§ **DESCRIPTION OF THE TASK**
Copy each line of the data that has "buttons" in it.

DATA EXTRACT Start Marker

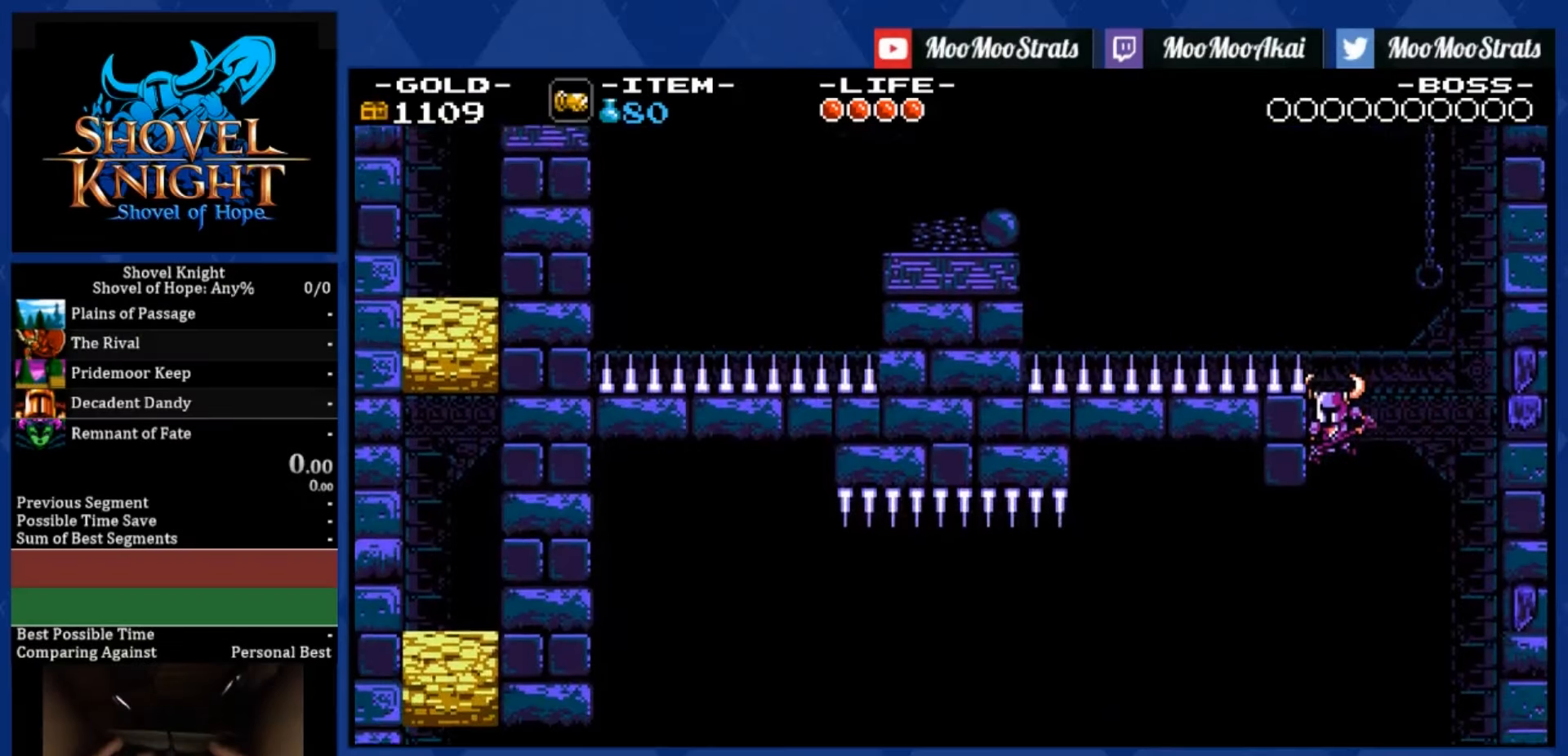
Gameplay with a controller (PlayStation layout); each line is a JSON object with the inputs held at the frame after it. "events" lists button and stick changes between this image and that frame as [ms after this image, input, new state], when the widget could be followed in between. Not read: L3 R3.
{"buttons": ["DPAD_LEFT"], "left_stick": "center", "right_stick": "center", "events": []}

DATA EXTRACT End Marker
DATA EXTRACT Start Marker

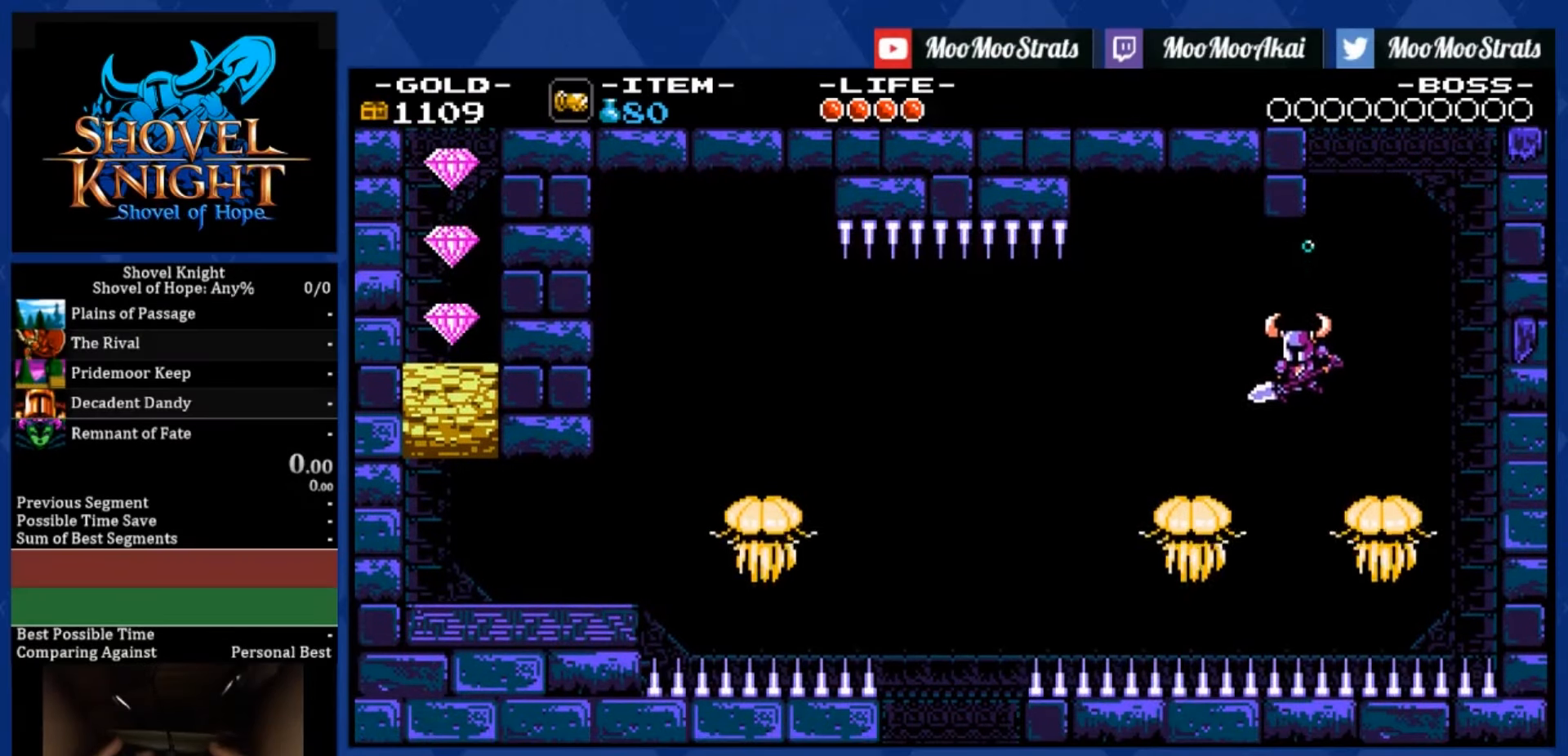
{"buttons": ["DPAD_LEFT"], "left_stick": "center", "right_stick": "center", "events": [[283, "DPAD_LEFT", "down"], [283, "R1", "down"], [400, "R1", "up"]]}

DATA EXTRACT End Marker

§ **RESPONSE**
{"buttons": ["DPAD_LEFT"], "left_stick": "center", "right_stick": "center", "events": []}
{"buttons": ["DPAD_LEFT"], "left_stick": "center", "right_stick": "center", "events": [[283, "DPAD_LEFT", "down"], [283, "R1", "down"], [400, "R1", "up"]]}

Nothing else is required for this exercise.